Wednesday, May 5, 2010
Well, if I had known you were coming over, I'd have baked a bundt cake.
That seemed like the right thing to say.
Yes, I knew there was a chance my story would get posted on Design Mom, I mean, after all-I submitted it myself. But- I thought there might be some sort of advance notice, or official invitation/letter of acceptance. Like maybe a little bird would show up on my windowsill with a teeny-tiny letter rolled up like a scroll in its beak. Or, you know, an email. With a confirmation number.
But then I would have been anxious, and spent all day cleaning, trying to make my blog look all cute and stuff.
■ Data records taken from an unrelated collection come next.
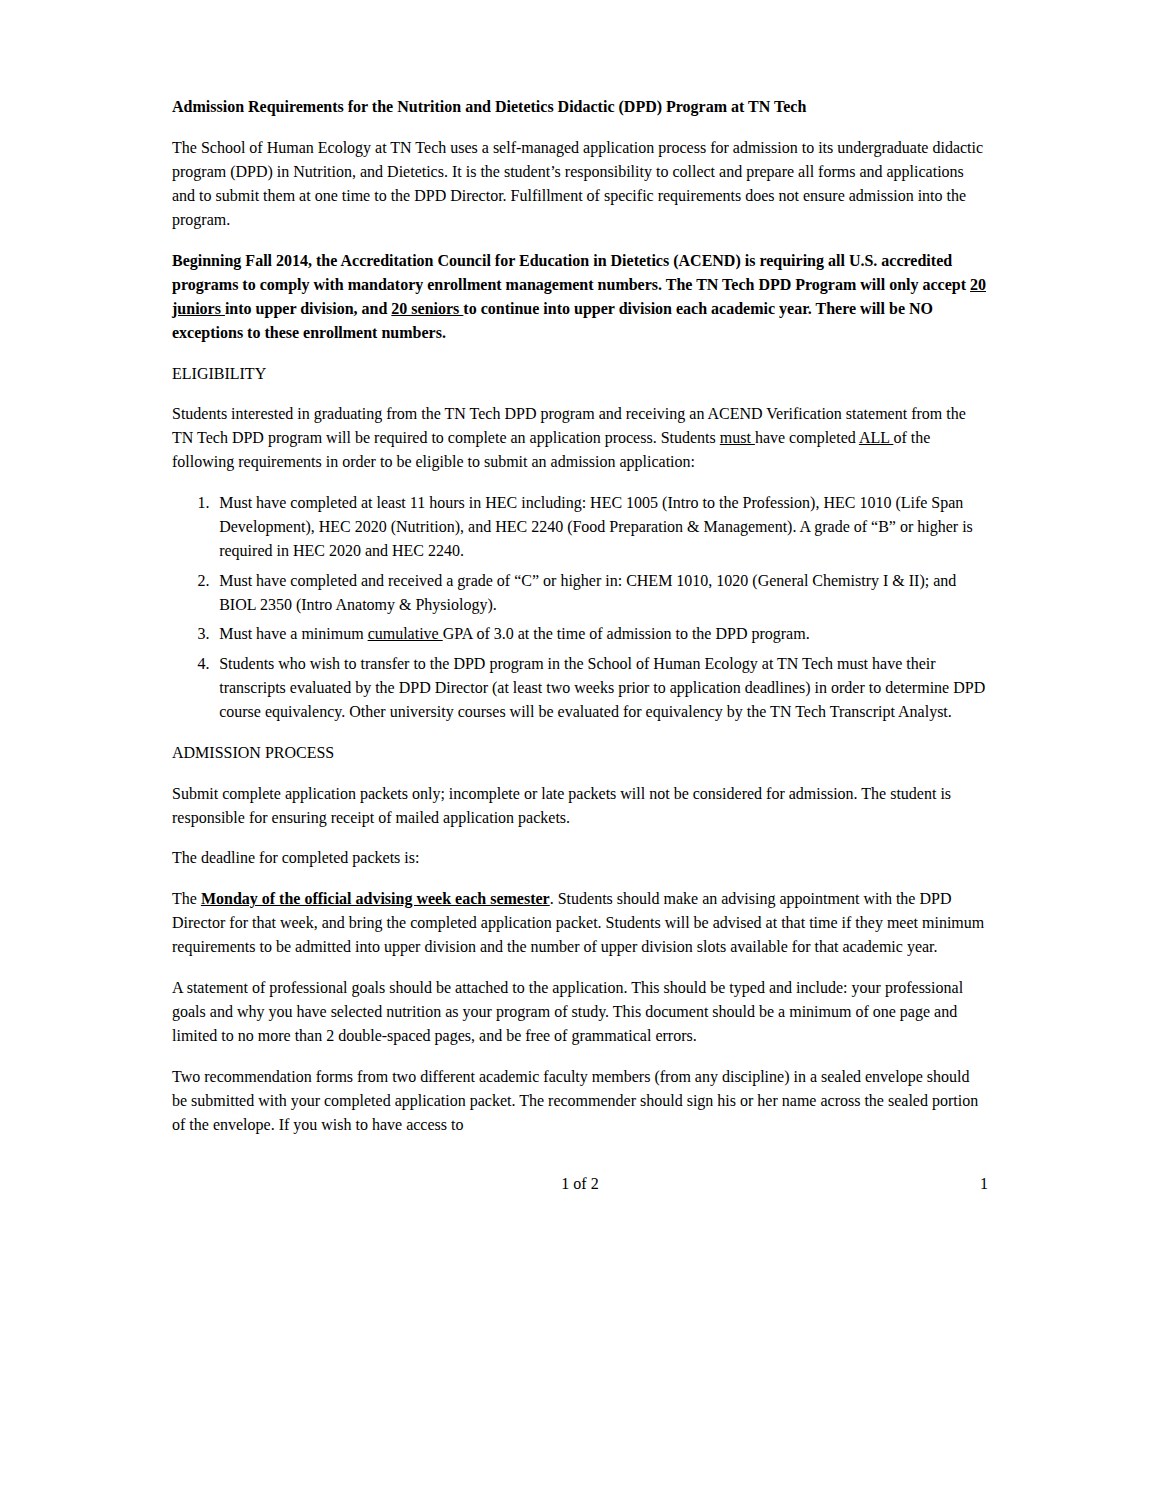Admission Requirements for the Nutrition and Dietetics Didactic (DPD) Program at TN Tech
The School of Human Ecology at TN Tech uses a self-managed application process for admission to its undergraduate didactic program (DPD) in Nutrition, and Dietetics. It is the student’s responsibility to collect and prepare all forms and applications and to submit them at one time to the DPD Director. Fulfillment of specific requirements does not ensure admission into the program.
Beginning Fall 2014, the Accreditation Council for Education in Dietetics (ACEND) is requiring all U.S. accredited programs to comply with mandatory enrollment management numbers. The TN Tech DPD Program will only accept 20 juniors into upper division, and 20 seniors to continue into upper division each academic year. There will be NO exceptions to these enrollment numbers.
ELIGIBILITY
Students interested in graduating from the TN Tech DPD program and receiving an ACEND Verification statement from the TN Tech DPD program will be required to complete an application process. Students must have completed ALL of the following requirements in order to be eligible to submit an admission application:
Must have completed at least 11 hours in HEC including: HEC 1005 (Intro to the Profession), HEC 1010 (Life Span Development), HEC 2020 (Nutrition), and HEC 2240 (Food Preparation & Management). A grade of “B” or higher is required in HEC 2020 and HEC 2240.
Must have completed and received a grade of “C” or higher in: CHEM 1010, 1020 (General Chemistry I & II); and BIOL 2350 (Intro Anatomy & Physiology).
Must have a minimum cumulative GPA of 3.0 at the time of admission to the DPD program.
Students who wish to transfer to the DPD program in the School of Human Ecology at TN Tech must have their transcripts evaluated by the DPD Director (at least two weeks prior to application deadlines) in order to determine DPD course equivalency. Other university courses will be evaluated for equivalency by the TN Tech Transcript Analyst.
ADMISSION PROCESS
Submit complete application packets only; incomplete or late packets will not be considered for admission. The student is responsible for ensuring receipt of mailed application packets.
The deadline for completed packets is:
The Monday of the official advising week each semester. Students should make an advising appointment with the DPD Director for that week, and bring the completed application packet. Students will be advised at that time if they meet minimum requirements to be admitted into upper division and the number of upper division slots available for that academic year.
A statement of professional goals should be attached to the application. This should be typed and include: your professional goals and why you have selected nutrition as your program of study. This document should be a minimum of one page and limited to no more than 2 double-spaced pages, and be free of grammatical errors.
Two recommendation forms from two different academic faculty members (from any discipline) in a sealed envelope should be submitted with your completed application packet. The recommender should sign his or her name across the sealed portion of the envelope. If you wish to have access to
1 of 2 1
So, here we are, me and my stories-and you've shown up... and even though I am actually wildly self-conscious, I am throwing my arms into the air and welcoming you in a big, booming, BIENVENIDOS kind of way, despite the fact that I feel quite unkempt and in no state to take on houseguests. Certainly not on Cinco de Mayo. Can I offer you a half-eaten cannoli?
Still: don't chance gatherings make the nicest sort of parties? Nobody's had time yet to overthink their tablescape or agonize over the seating arrangements. You just let the chips and dips fall where they may, and it's all just sort of randomly beautiful-- and awkward, too. Sometimes.
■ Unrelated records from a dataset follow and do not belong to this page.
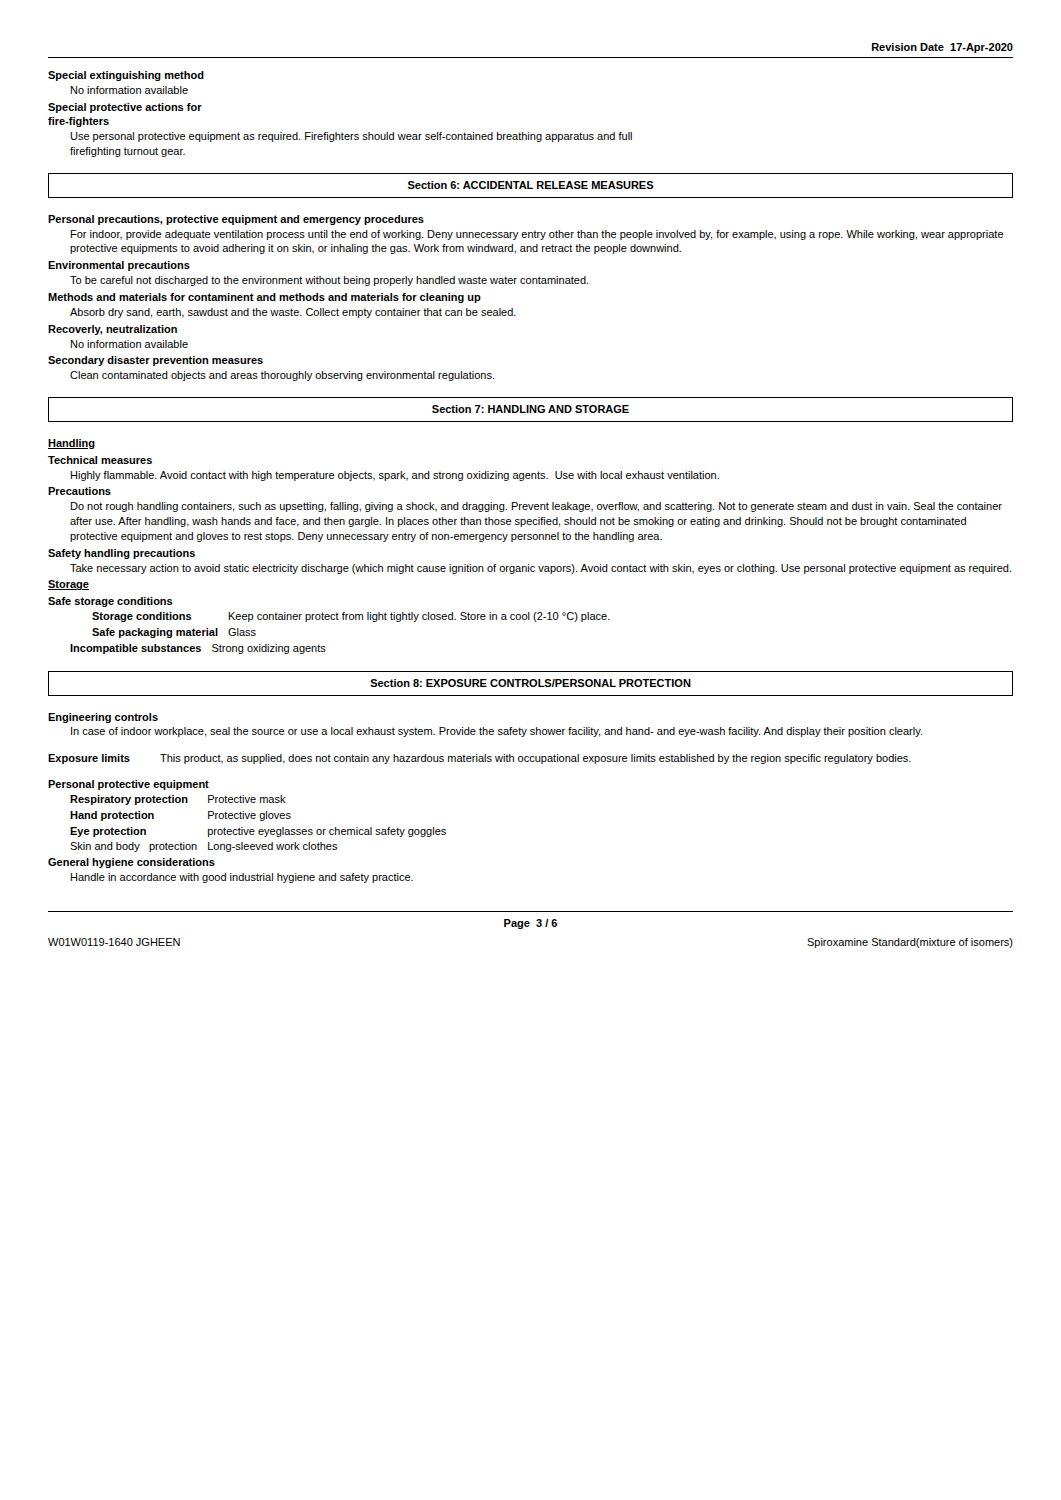Revision Date 17-Apr-2020
Special extinguishing method
No information available
Special protective actions for
fire-fighters
Use personal protective equipment as required. Firefighters should wear self-contained breathing apparatus and full
firefighting turnout gear.
Section 6: ACCIDENTAL RELEASE MEASURES
Personal precautions, protective equipment and emergency procedures
For indoor, provide adequate ventilation process until the end of working. Deny unnecessary entry other than the people involved by, for example, using a rope. While working, wear appropriate protective equipments to avoid adhering it on skin, or inhaling the gas. Work from windward, and retract the people downwind.
Environmental precautions
To be careful not discharged to the environment without being properly handled waste water contaminated.
Methods and materials for contaminent and methods and materials for cleaning up
Absorb dry sand, earth, sawdust and the waste. Collect empty container that can be sealed.
Recoverly, neutralization
No information available
Secondary disaster prevention measures
Clean contaminated objects and areas thoroughly observing environmental regulations.
Section 7: HANDLING AND STORAGE
Handling
Technical measures
Highly flammable. Avoid contact with high temperature objects, spark, and strong oxidizing agents. Use with local exhaust ventilation.
Precautions
Do not rough handling containers, such as upsetting, falling, giving a shock, and dragging. Prevent leakage, overflow, and scattering. Not to generate steam and dust in vain. Seal the container after use. After handling, wash hands and face, and then gargle. In places other than those specified, should not be smoking or eating and drinking. Should not be brought contaminated protective equipment and gloves to rest stops. Deny unnecessary entry of non-emergency personnel to the handling area.
Safety handling precautions
Take necessary action to avoid static electricity discharge (which might cause ignition of organic vapors). Avoid contact with skin, eyes or clothing. Use personal protective equipment as required.
Storage
Safe storage conditions
| Storage conditions | Keep container protect from light tightly closed. Store in a cool (2-10 °C) place. |
| Safe packaging material | Glass |
| Incompatible substances | Strong oxidizing agents |
Section 8: EXPOSURE CONTROLS/PERSONAL PROTECTION
Engineering controls
In case of indoor workplace, seal the source or use a local exhaust system. Provide the safety shower facility, and hand- and eye-wash facility. And display their position clearly.
| Exposure limits | This product, as supplied, does not contain any hazardous materials with occupational exposure limits established by the region specific regulatory bodies. |
Personal protective equipment
| Respiratory protection | Protective mask |
| Hand protection | Protective gloves |
| Eye protection | protective eyeglasses or chemical safety goggles |
| Skin and body protection | Long-sleeved work clothes |
General hygiene considerations
Handle in accordance with good industrial hygiene and safety practice.
Page 3 / 6
W01W0119-1640 JGHEEN Spiroxamine Standard(mixture of isomers)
So this is my blog. It started as a way for me to chronicle how my husband and I had this wild and crazy idea to move our family to another state, buy a greenhouse and farmhouse on seven acres, and basically just start from scratch in a completely new career: growing flowers. And I suppose it still is that, because we still have that life, the country life, but we've held on to our old life, too, in the city, and even as I'm writing this, I don't know which is my old life and which is my new life-just that everything is changing and writing is the only way for me to keep from being overwhelmed by emotional whiplash. And, I'm also much better at being funny on paper than I am in person. Whenever I attempt a joke at a party, some people get up to refill their drinks, others throw themselves off the nearest fire escape. When I write, though, there's no punchline to screw up. There's just a story. Here is what happened, and what it felt like. Sometimes it's funny. Often, it's sad. The thing about writing is, there's always an emotional vein open, I think.
And that's pretty much what I do. I just write. Sometimes, I try to take pictures and post them in all their artistic glory, but mostly I am a horrible photographer and can't tear myself away from the moment to capture it on film for all eternity. I'm lucky I have a good memory, because someday, my children will want me to describe what they looked like as...children.
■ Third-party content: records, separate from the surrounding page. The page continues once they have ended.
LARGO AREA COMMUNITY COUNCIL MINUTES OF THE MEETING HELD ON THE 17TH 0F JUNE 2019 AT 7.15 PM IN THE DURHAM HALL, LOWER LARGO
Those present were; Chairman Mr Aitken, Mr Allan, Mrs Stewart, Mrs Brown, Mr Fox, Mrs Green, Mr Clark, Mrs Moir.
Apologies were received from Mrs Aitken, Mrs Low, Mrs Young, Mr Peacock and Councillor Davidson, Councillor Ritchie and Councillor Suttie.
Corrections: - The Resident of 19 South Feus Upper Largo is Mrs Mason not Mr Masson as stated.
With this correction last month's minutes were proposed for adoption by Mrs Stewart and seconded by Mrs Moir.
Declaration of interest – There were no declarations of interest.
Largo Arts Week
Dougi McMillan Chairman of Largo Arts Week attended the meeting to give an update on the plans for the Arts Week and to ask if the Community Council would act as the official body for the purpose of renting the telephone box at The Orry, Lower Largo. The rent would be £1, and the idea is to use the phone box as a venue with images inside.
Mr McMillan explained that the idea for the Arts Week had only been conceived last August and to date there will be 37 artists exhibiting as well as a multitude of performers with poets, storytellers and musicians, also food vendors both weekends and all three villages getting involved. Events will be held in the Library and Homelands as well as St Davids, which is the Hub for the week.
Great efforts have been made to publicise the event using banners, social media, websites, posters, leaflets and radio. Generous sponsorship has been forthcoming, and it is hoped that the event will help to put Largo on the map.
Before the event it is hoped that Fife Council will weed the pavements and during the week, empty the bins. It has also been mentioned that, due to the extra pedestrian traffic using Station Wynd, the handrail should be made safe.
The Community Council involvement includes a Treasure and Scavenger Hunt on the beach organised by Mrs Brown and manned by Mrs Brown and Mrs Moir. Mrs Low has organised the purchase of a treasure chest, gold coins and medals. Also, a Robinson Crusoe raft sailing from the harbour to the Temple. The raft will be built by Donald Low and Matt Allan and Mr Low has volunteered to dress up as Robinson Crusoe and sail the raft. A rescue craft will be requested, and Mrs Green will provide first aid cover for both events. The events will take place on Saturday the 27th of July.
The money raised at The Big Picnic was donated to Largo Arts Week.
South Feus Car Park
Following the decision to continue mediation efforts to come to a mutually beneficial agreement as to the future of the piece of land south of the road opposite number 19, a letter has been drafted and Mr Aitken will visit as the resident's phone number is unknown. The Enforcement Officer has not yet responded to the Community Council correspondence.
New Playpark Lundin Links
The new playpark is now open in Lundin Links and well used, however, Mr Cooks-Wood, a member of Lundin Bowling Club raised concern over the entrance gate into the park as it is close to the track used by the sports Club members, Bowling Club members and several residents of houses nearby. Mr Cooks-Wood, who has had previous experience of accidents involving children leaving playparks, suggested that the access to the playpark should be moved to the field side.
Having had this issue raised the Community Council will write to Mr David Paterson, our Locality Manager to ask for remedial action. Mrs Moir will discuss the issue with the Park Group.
And one more thing-that post about my sister's baby. I really love him. I had never been present for a birth before-other than those of my own two children-and being there for his grand entrance really sealed the deal on him being one of my all-time favorite people in the world. And I'm so glad my sister is able to accept me and all my wacky, hiding-in-the-bathroom-during-her-labor schemes. She is 100% awesome.